Ciri watak dan ekspresi sikap hidup manusia utuh (Thoby M. Karaeng):
- Jujur: manusia yang terbuka dan hidup bagi orang lain tanpa mencari keuntungan dan kepentingan diri sendiri melulu;
- Setia (pribadi integral): kesetiaan dan kepercayaan memungkinkan semakin meluasnya jangkauan pengaruh seorang manusia utuh terhadap orang lain/ pribadi lain;
- Bijaksana: cinta dan pengertian menjadi mercusuar kebijaksanaan manusia dalam seluruh kegiatan yang memberi isi dan nilai kepada hidupnya sekaligus menjadi manusia untuk orang lain;
- Taat: kemauan adalah disiplin yang identik dengan ketaatan. Tanpa displin dan taat, hidup manusia berada dalam proses kehancuran, tidak ada konsentrasi, apalagi orientasi;
- Keberanian: "Keberanian tidak datang begitu saja. Keberanian harus dipelajari. Lebih jauh dari itu, keberanian harus diamalkan." —Pramoedya Ananta Toer.
- Tenang: menerima diri sendiri dan mengakui secara sportif, menguasai diri dari segala goncangan alias kesabaran, seni mendengarkan (merasa diri terlibat dalam proses komunikasi);
- Rasa Hormat: penghargaan terhadap orang lain, menghargai dan menghormati kepribadian.

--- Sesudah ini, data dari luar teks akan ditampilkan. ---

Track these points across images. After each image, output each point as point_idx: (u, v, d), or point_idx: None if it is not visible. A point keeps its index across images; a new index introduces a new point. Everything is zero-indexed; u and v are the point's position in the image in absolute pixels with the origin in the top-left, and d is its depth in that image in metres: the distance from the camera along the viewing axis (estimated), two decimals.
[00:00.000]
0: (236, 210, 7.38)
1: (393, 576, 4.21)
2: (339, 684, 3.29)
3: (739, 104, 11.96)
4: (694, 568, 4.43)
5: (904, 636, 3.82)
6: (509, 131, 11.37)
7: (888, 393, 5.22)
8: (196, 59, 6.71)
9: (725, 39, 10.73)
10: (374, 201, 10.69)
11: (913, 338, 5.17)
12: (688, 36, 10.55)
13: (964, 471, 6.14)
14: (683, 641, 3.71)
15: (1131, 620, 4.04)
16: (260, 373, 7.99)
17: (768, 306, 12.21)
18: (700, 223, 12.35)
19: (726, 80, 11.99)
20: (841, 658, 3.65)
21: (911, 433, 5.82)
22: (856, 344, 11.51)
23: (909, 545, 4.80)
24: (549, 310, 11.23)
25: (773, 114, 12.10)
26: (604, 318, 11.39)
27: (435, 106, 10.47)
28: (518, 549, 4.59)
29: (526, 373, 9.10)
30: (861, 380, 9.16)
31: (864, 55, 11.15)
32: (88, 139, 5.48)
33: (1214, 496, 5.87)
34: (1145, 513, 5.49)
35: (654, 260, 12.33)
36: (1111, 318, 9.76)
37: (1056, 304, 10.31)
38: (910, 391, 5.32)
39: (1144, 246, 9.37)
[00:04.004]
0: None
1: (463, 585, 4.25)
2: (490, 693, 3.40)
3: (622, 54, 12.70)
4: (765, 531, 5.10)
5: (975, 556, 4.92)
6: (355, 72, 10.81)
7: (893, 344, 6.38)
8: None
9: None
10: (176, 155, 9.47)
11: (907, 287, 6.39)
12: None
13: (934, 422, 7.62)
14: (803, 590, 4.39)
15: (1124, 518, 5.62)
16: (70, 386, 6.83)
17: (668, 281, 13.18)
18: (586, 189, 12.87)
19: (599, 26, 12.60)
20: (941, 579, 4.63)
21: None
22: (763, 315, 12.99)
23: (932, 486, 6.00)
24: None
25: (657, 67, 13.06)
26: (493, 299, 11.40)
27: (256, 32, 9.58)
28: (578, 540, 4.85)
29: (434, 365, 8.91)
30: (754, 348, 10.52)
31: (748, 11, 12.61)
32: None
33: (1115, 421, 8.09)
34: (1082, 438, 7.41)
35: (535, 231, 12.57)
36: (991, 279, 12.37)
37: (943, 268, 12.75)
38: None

Gimana? Teoritis sekali bukan rangkuman dari buku non fiksiku ini? Udah pakai ciri-ciri menurut sang ahli pula hehe. Kesimpulannya, menurut penulis cinta itu punya beberapa tingkatan yang menggambarkan kualitas pribadi setiap orang pula. Dan tingkat cinta kepada manusia yang paling tinggi ada pada seorang Ibu, bukan hanya menjadi tolok ukur pribadi pencinta—ibu juga mempunyai cinta suci yang tak bisa ditandingi oleh siapapun. Selain itu, segala sesuatu yang kita lakukan tak lepas dari kehendak Tuhan termasuk rasa cinta. Maka cintailah Tuhanmu segenap hati, maka kamu tak akan sengsara dan kecewa dalam kehidupan cinta-mencinta yang fana ini. Adapula sebuah kalimat paling favorit dari Erich Fromm yang dikutip oleh penulis tentang proses mencari cinta ini yakni semakin keras manusia ingin selalu dicintai, maka ia akan mengalami kekecewaan dan penderitaan bertubi-tubi. Sebaliknya, sebuah nilai mencintai justru lebih dahsyat kebahagiaannya.